■ Esercizio
Ricopia per intero il testo sullo straining riportato qui sotto, senza cambiare nulla.

■ Testo di lettura
Straining e non mobbing per il dipendente che ha subito solo danni temporanei

Il giudice d’appello aveva parzialmente modificato la prima pronuncia, dove si era accertata una fattispecie di “mobbing”, ed imputata sia al Ministero dell’Istruzione che alla scuola media dove si erano consumati i fatti in danno di un lavoratore ivi assegnato per una supplenza annuale, così condannando i due enti a risarcire, alla stessa vittima, il danno biologico temporaneo. Per il giudice d’appello non era ravvisabile il mobbing, bensì, più specificamente, la condotta meno grave dello straining, avendo l’uomo subito una condotta di aggressiva sfiducia nel suo operato. In particolare, la DSGA, tra gli altri comportamenti, aveva detto all’operatore che se fosse morto lei avrebbe risolto i suoi problemi, gli aveva revocato le mansioni e affidato il compito di trascrivere il contenuto delle cartelle docenti e dei dipendenti ma senza la dotazione di strumenti informatici. Il comportamento della DSGA era stato riconosciuto come causa della malattia psicopatologica diagnostica all’uomo (qualificata disturbo dell’adattamento con ansia e umore depresso), e che gli aveva cagionato un danno biologico temporaneo per 10 mesi. Come sopra accennato, il giudice d’appello aveva depennato, dalla pronuncia del Tribunale, il danno permanente, ragion per cui l’uomo si è rivolto alla Cassazione che tuttavia, pur confermando il danno temporaneo, non ha identificato quello permanente. Tra le altre doglianze, il lavoratore, innanzi alla Cassazione, aveva lamentato la qualificazione delle condotte illecite poste in essere dalla DSGA come straining anziché come mobbing. Nel rigettare tale reclamo, il collegio della Sezione Lavoro, con l’ordinanza depositata il 2 marzo, ha evidenziato che la riduzione dell’importo del risarcimento è derivata non dalla differente qualificazione dell’illecito (straining anziché mobbing come in primo grado) bensì dal diverso apprezzamento del danno, come danno biologico temporaneo (e non anche permanente, così come definito in prima battuta dal Tribunale). Non essendosi determinata un’invalidità permanente, non è stata neppure ipotizzata una riduzione della capacità di guadagno.

■ Dati da analizzare
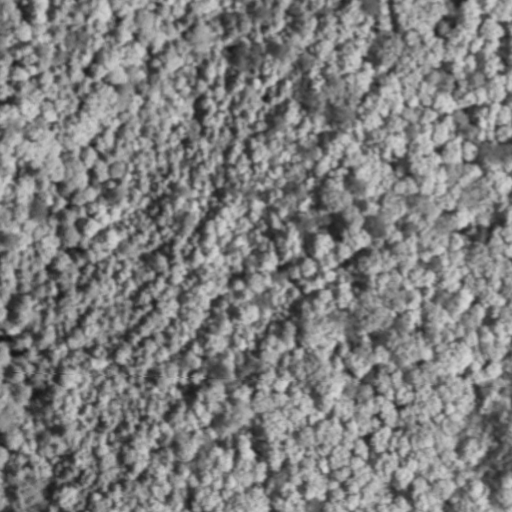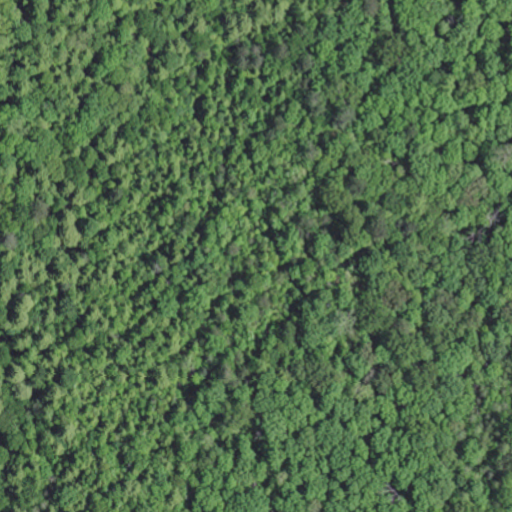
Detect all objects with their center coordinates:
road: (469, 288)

* * *

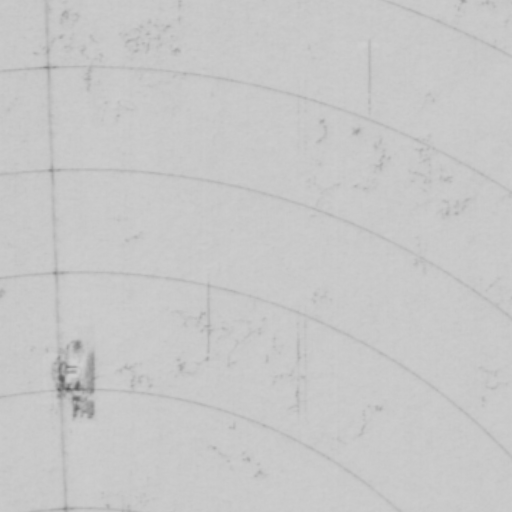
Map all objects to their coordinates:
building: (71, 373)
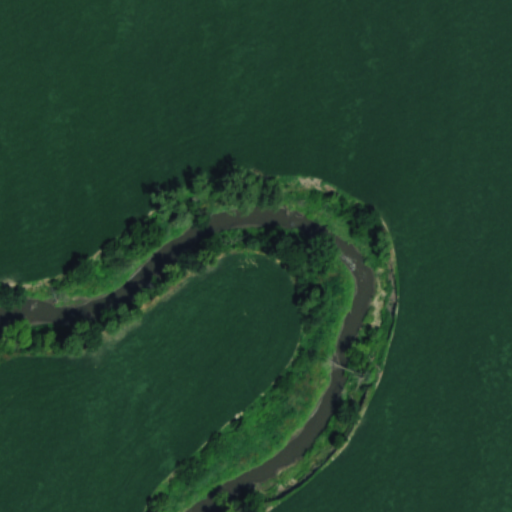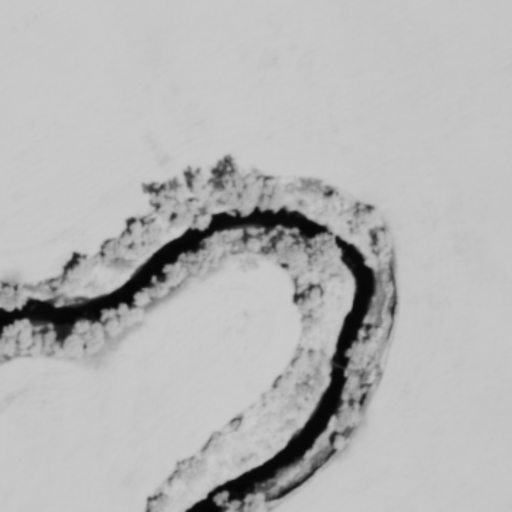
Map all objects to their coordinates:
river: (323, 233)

==

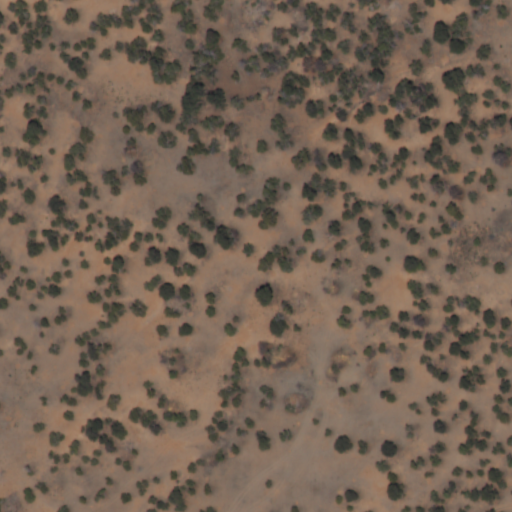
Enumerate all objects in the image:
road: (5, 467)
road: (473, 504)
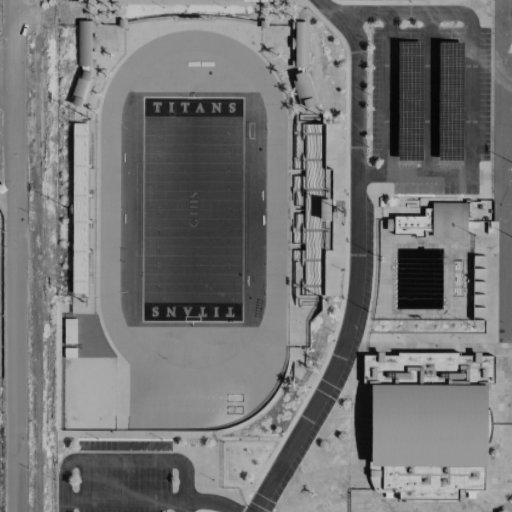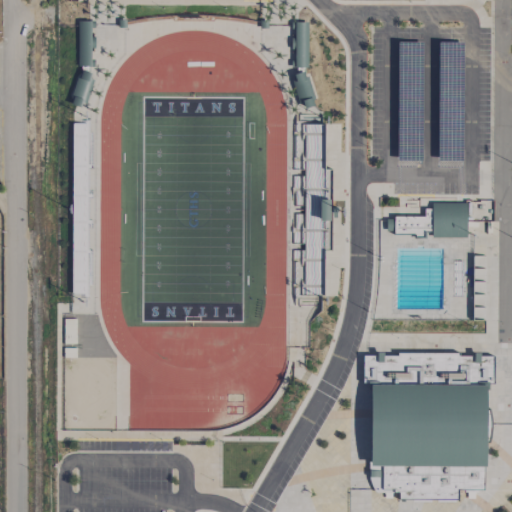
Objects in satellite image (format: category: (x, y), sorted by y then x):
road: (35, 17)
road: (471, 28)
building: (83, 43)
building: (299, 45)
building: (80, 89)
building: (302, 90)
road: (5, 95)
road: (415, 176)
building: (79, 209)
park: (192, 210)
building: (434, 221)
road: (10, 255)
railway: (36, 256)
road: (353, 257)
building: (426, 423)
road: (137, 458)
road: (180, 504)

■ Esercizio svolto
Straining e non mobbing per il dipendente che ha subito solo danni temporanei

Il giudice d’appello aveva parzialmente modificato la prima pronuncia, dove si era accertata una fattispecie di “mobbing”, ed imputata sia al Ministero dell’Istruzione che alla scuola media dove si erano consumati i fatti in danno di un lavoratore ivi assegnato per una supplenza annuale, così condannando i due enti a risarcire, alla stessa vittima, il danno biologico temporaneo. Per il giudice d’appello non era ravvisabile il mobbing, bensì, più specificamente, la condotta meno grave dello straining, avendo l’uomo subito una condotta di aggressiva sfiducia nel suo operato. In particolare, la DSGA, tra gli altri comportamenti, aveva detto all’operatore che se fosse morto lei avrebbe risolto i suoi problemi, gli aveva revocato le mansioni e affidato il compito di trascrivere il contenuto delle cartelle docenti e dei dipendenti ma senza la dotazione di strumenti informatici. Il comportamento della DSGA era stato riconosciuto come causa della malattia psicopatologica diagnostica all’uomo (qualificata disturbo dell’adattamento con ansia e umore depresso), e che gli aveva cagionato un danno biologico temporaneo per 10 mesi. Come sopra accennato, il giudice d’appello aveva depennato, dalla pronuncia del Tribunale, il danno permanente, ragion per cui l’uomo si è rivolto alla Cassazione che tuttavia, pur confermando il danno temporaneo, non ha identificato quello permanente. Tra le altre doglianze, il lavoratore, innanzi alla Cassazione, aveva lamentato la qualificazione delle condotte illecite poste in essere dalla DSGA come straining anziché come mobbing. Nel rigettare tale reclamo, il collegio della Sezione Lavoro, con l’ordinanza depositata il 2 marzo, ha evidenziato che la riduzione dell’importo del risarcimento è derivata non dalla differente qualificazione dell’illecito (straining anziché mobbing come in primo grado) bensì dal diverso apprezzamento del danno, come danno biologico temporaneo (e non anche permanente, così come definito in prima battuta dal Tribunale). Non essendosi determinata un’invalidità permanente, non è stata neppure ipotizzata una riduzione della capacità di guadagno.